[WHAT IS REQUIRED] If a line in the entries below contains "Хлеб", copy it.

[THE DATA]
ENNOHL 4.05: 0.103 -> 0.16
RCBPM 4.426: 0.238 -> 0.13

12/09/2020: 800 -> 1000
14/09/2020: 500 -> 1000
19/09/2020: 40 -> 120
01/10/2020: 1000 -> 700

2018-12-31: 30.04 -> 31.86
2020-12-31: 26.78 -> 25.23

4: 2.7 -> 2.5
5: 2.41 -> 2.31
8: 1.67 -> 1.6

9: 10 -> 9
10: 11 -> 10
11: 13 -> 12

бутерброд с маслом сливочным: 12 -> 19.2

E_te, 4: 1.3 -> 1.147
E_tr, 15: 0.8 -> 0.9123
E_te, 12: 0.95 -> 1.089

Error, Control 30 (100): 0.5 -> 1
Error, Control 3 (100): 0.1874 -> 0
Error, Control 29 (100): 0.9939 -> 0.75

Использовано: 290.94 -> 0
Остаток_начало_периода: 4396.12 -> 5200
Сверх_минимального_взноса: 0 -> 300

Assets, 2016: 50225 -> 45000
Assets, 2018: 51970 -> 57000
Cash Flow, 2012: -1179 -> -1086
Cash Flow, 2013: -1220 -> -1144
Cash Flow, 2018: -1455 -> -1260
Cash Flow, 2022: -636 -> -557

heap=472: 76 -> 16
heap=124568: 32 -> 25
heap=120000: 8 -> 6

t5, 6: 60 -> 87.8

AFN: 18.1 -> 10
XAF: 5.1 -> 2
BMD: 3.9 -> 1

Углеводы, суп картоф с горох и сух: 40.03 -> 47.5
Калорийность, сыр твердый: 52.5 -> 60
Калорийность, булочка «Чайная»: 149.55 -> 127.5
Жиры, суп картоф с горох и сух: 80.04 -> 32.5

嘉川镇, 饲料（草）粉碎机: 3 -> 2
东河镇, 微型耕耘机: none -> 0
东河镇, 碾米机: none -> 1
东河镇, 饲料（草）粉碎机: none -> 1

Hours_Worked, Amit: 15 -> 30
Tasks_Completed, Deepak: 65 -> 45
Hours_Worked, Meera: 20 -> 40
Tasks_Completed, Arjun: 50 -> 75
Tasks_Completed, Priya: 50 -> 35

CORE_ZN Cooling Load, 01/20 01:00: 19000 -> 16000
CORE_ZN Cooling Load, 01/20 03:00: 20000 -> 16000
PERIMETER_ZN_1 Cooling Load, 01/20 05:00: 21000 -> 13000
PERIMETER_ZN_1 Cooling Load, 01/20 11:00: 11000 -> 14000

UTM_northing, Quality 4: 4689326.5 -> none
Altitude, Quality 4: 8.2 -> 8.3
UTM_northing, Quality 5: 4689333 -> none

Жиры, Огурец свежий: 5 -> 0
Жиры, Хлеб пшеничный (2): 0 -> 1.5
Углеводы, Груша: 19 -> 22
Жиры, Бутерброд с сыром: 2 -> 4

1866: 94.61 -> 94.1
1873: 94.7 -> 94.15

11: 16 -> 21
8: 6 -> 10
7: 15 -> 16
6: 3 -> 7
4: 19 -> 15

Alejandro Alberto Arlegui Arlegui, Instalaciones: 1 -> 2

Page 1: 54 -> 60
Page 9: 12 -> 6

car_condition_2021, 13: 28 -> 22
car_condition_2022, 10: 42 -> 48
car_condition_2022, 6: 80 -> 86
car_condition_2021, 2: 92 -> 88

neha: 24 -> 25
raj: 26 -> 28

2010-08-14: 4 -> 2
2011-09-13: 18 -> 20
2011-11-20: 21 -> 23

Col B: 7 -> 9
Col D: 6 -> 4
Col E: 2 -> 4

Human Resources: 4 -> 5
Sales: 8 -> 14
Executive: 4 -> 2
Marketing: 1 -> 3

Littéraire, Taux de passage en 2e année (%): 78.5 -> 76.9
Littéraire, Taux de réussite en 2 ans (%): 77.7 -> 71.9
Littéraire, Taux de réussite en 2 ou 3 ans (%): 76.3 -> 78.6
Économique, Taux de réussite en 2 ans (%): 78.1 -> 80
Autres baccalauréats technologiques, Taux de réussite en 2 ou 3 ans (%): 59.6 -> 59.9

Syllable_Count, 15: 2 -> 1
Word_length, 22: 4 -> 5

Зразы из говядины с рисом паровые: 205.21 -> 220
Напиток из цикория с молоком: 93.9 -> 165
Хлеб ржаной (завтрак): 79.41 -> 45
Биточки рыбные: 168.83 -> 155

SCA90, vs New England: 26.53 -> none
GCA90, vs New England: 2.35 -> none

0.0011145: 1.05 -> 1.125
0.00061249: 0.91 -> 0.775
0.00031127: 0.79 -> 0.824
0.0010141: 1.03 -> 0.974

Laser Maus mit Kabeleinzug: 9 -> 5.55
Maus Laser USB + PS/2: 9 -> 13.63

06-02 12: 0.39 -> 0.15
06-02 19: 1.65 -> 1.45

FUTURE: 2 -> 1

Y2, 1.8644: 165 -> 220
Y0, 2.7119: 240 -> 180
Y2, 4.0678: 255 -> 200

[ANSWER TO THE PROBLEM]
Жиры, Хлеб пшеничный (2): 0 -> 1.5
Хлеб ржаной (завтрак): 79.41 -> 45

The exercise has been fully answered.